Si fornisce di seguito una traduzione di alcuni dei passaggi più significativi dell’introduzione e del sommario del rapporto.
“Eravamo soliti bruciare i corpi ogni domenica”, ricorda Bagongile luhlongwane, un leader dei servizi sanitari di Eshowe, Sud Africa. Anni dopo, in uno dei luoghi dove l’epidemia di AIDS è stata più devastante, la terapia antiretrovirale ha trasformato una situazione dove una diagnosi di HIV significava morte, in una di vita e speranza.

(…) L’ignoranza e la paura dell’HIV hanno nutrito lo stigma e la discriminazione contro le persone con HIV sin dai primi giorni dell’epidemia. Le disuguaglianze di genere, la violenza contro le donne e le ragazze, e la marginalizzazione di popolazioni chiave per il maggior rischio di infezione da HIV –lavoratrici del sesso, persone che usano droghe per via iniettiva, prigionieri, transgender, omosessuali – preesistono all’epidemia da decenni, se non secoli. Allontanati dalle famiglie, dagli amici e dalle intere comunità, un numero incalcolabile di persone sieropositive o ad alto rischio di infezione sono state abbandonate e lasciate sole, rese incapaci di avere accesso ai servizi che necessitavano.
(….) I progressi continuano contro l’HIV, specie nel test e nelle cure. Quasi quattro persone sieropositive su cinque su scala globale conoscevano il loro status nel 2018, quasi due terzi di tutte le persone con HIV ricevevano nel 2018 la terapia antiretrovirale salva-vita, e più della metà ha soppresso le cariche virali. Un numero stimato compreso di 23.3 milioni (20.5-24.3 mil.) dei 37.9 milioni (32.7-44.0 mil.) di persone sieropositive su scala globale erano in trattamento, tre volte di più che nel 2010.

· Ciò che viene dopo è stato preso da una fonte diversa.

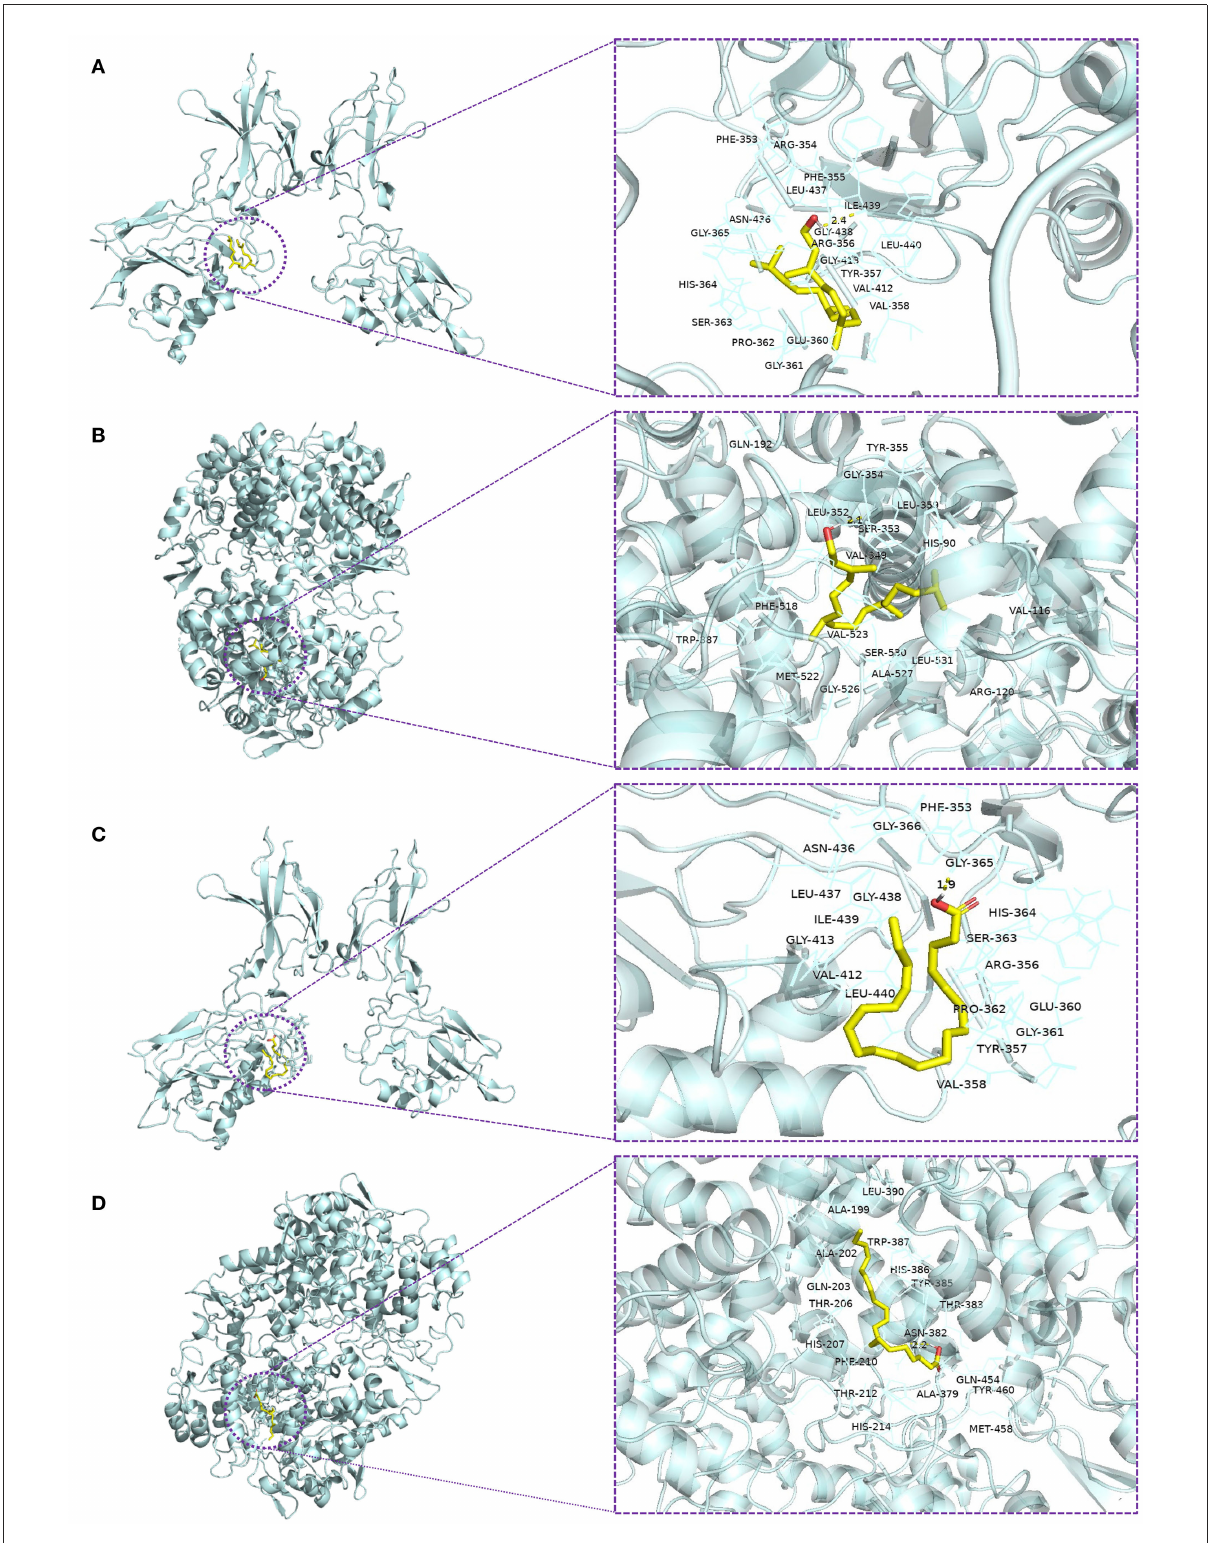
FIGURE4 Molecular docking of ligands with their potential targets. Docking interaction 3D view of phytol with NF- κ B (A) and COX-2 (B) , and eicosatrienoic acid with NF- κ B (C) and COX-2 (D) . Residues are within the distance of 4Å, and the yellow dotted lines indicate hydrogen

L’aumento di cure ha visto le morti per malattie collegate all’AIDS declinare dal picco di 1.7 mil. del 2004 a 770.000 del 2018 (…) Circa 160.000 bambini (0-14 anni) hanno contratto l’HIV su scala globale nel 2018, contro i 280.000 del 2010, una riduzione del 41%. (…) L’uso del profilattico è aumentato in molte delle regioni sub-sahariane negli ultimi decenni, e i paesi stanno gradualmente adottando la profilassi pre-esposizione (PrEP) come opzione addizionale di prevenzione all’HIV.
I dati globali nascondono una varietà di tendenze regionali e nazionali. Ci sono stati impressionanti miglioramenti nell’Africa del sud e orientale, dove si concentra il 54% delle persone sieropositive nel mondo. La mortalità collegata all’AIDS nella regione è diminuita del 44% dal 2010 al 2018, e le nuove infezioni HIV annuali sono diminuite, nello stesso periodo, del 28%. Le morti collegate all’AIDS nell’Europa dell’Est, in Asia, nel Medio Oriente e nelle regioni del Nord Africa sono aumentate rispettivamente del 5% e del 9% negli ultimi otto anni, e il numero annuale di nuove infezioni di HIV è aumentato in tre regioni: Europa dell’Est e Asia centrale (29%), Medio Oriente e Nord Africa (10%), e America Latina (7%)”.